Electrical Losses (outside the motor)
Electrical losses scale as P = I^2 * R (
source). Note how current has an exponential contribution! And faster acceleration requires higher current.
Very happy to get an opinion from the resident physicists on this little point!
The best my non-physicist brain can come up with is as follows:
For the following, let's disregard all losses with the exception of a randomly chosen parasitic resistance of say 0.1 ohm in the power circuit. This also means that constant speed requires zero energy, so we are only looking at acceleration.
From the above observation (P = I^2 * R), it is valid to say that if you double the power, say from 100kW to 200kW, then for a constant voltage, you also double the current, so the resistive losses increase four-fold.
To pick an example with easy hypothetical numbers given P=EI, a 400V battery will supply
100kW at 250A, and
200kW at 500A.
If the total parasitic resistance is 0.1 ohm, then resistive loss (I^2 * R) is
250^2 *0.1 = 6.25kW at 100kW, and
500^2 *0.1 = 25kW at 200kW (a four-fold increase, as previously noted)

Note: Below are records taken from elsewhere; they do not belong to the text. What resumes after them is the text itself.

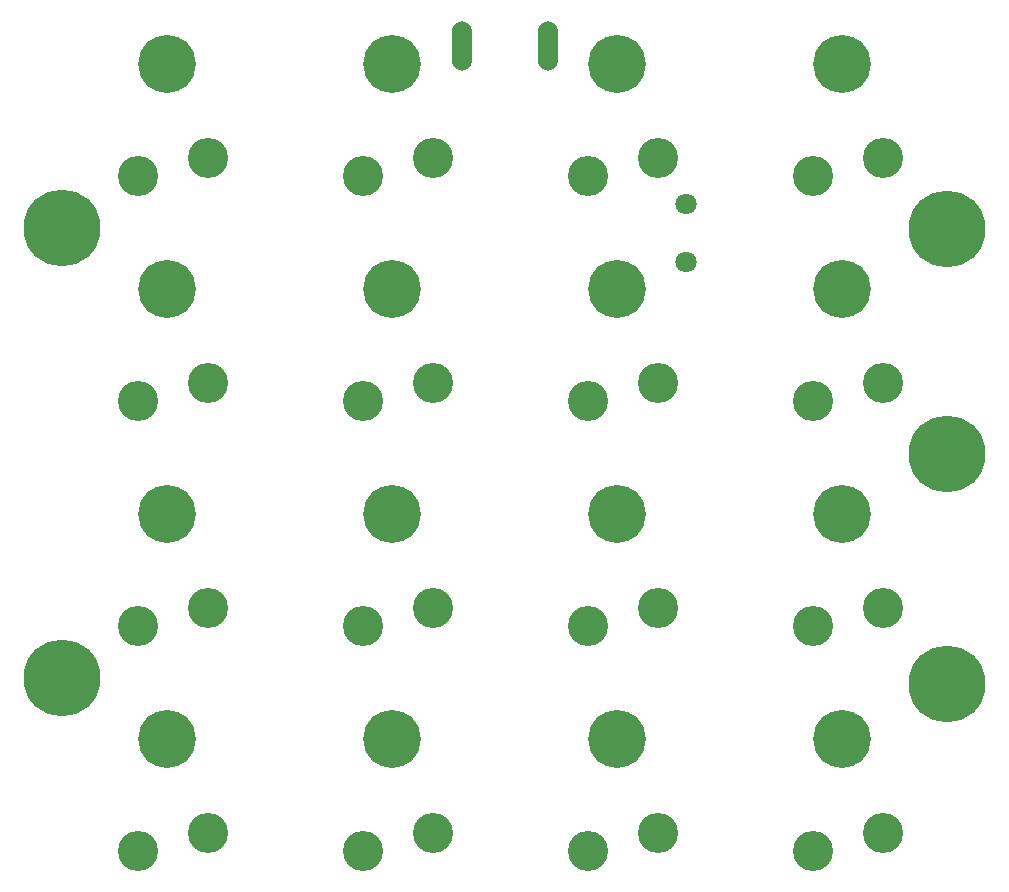
<source format=gbr>
G04 #@! TF.FileFunction,Soldermask,Top*
%FSLAX46Y46*%
G04 Gerber Fmt 4.6, Leading zero omitted, Abs format (unit mm)*
G04 Created by KiCad (PCBNEW 4.0.5) date 02/28/17 13:31:52*
%MOMM*%
%LPD*%
G01*
G04 APERTURE LIST*
%ADD10C,0.100000*%
%ADD11C,1.800000*%
%ADD12O,1.700000X4.200000*%
%ADD13O,3.400000X3.400000*%
%ADD14C,4.900000*%
%ADD15C,6.500000*%
G04 APERTURE END LIST*
D10*
D11*
X91025750Y-50475750D03*
X91025750Y-55375750D03*
D12*
X72043750Y-37053750D03*
X79343750Y-37053750D03*
D13*
X50488750Y-46543750D03*
X44563750Y-48063750D03*
X50488750Y-65593750D03*
X44563750Y-67113750D03*
X50488750Y-84643750D03*
X44563750Y-86163750D03*
X50488750Y-103693750D03*
X44563750Y-105213750D03*
X69538750Y-46543750D03*
X63613750Y-48063750D03*
X69538750Y-65593750D03*
X63613750Y-67113750D03*
X69538750Y-84643750D03*
X63613750Y-86163750D03*
X69538750Y-103693750D03*
X63613750Y-105213750D03*
X88588750Y-46543750D03*
X82663750Y-48063750D03*
X88588750Y-65593750D03*
X82663750Y-67113750D03*
X88588750Y-84643750D03*
X82663750Y-86163750D03*
X88588750Y-103693750D03*
X82663750Y-105213750D03*
X107638750Y-46543750D03*
X101713750Y-48063750D03*
X107638750Y-65593750D03*
X101713750Y-67113750D03*
X107638750Y-84643750D03*
X101713750Y-86163750D03*
X107638750Y-103693750D03*
X101713750Y-105213750D03*
D14*
X104233750Y-95775000D03*
X85183750Y-95775000D03*
X66133750Y-95775000D03*
X47083750Y-95775000D03*
X104233750Y-76730000D03*
X85183750Y-76730000D03*
X66133750Y-76730000D03*
X47083750Y-76730000D03*
X104233750Y-57690000D03*
X85183750Y-57690000D03*
X66133750Y-57690000D03*
X47083750Y-57690000D03*
X104233750Y-38630000D03*
X85183750Y-38630000D03*
X66133750Y-38630000D03*
X47083750Y-38630000D03*
D15*
X38193750Y-52481250D03*
X38193750Y-90581250D03*
X113093750Y-71593750D03*
X113093750Y-52593750D03*
X113093750Y-91093750D03*
M02*

</source>
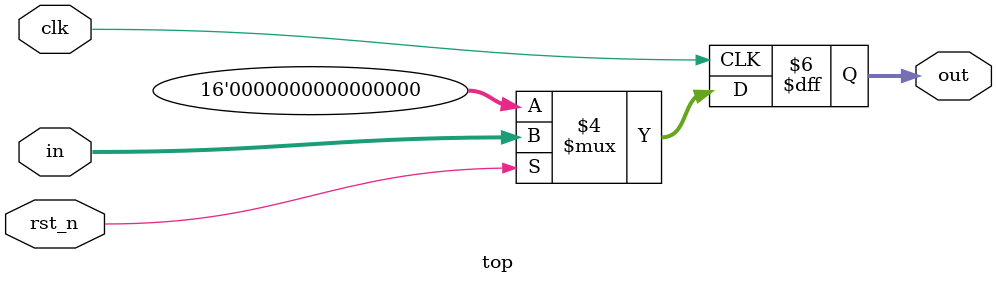
<source format=v>
module top #(parameter N=16)(input clk, input rst_n, input [N-1:0] in, output reg [N-1:0] out);

	always @(posedge clk) begin : proc_
		if(~rst_n) begin
			out <= 0;
		end else begin
			 out <= in;
		end
	end

endmodule 

</source>
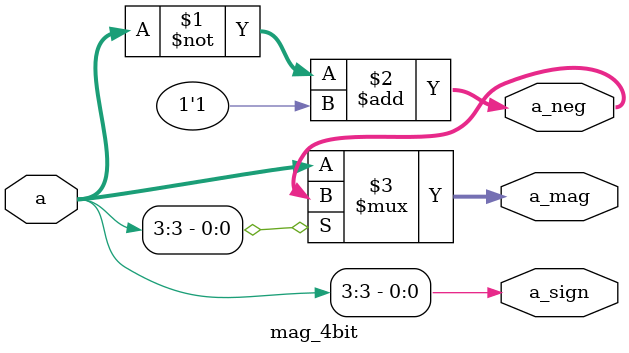
<source format=v>
module mag_4bit(a, a_mag, a_neg, a_sign);
input signed [3:0] a;
output wire a_sign;
output wire [3:0] a_neg;
output wire [3:0] a_mag;
assign a_sign = a[3];
assign a_neg = ~a + 1'b1;
assign a_mag = a_sign?a_neg:a;
endmodule
</source>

However! To get the car to the same desired speed (say 60 mph), we only need to supply 200kW for half the time (kinetic energy = power x time) - both cars end up with the same kinetic energy at 60 mph, so doubling the power will halve the time.
If 100kW gets us from 0 to 60 in say 10 seconds, then 200kW gets us from 0 to 60 in 5 seconds
Now we're actually interested in energy consumed (power x time), which we normally measure in watt-hours (Wh), but for simple maths, lets use units of kilowatt-seconds (kWs).
0-60 at 100kW consumes 100x10 = 1000kWs, with a resistive loss of 6.25x10 = 62.5kWs (6.25%)
0-60 at 200kW consumes 200x5 = 1000kWs, with a resistive loss of 25x5 = 125kWs (12.5%)
This is, of course, slightly inaccurate because not all our energy actually made it to the motor.
However, the approximate conclusion I'm trying to reach is that our resistive loss has actually doubled (rather than quadrupled), for the same energy delivery. Whether the actual value is significant to the topic is another question. Probably not, because my hypothetical 125kWs translates to a mere 0.035kWh.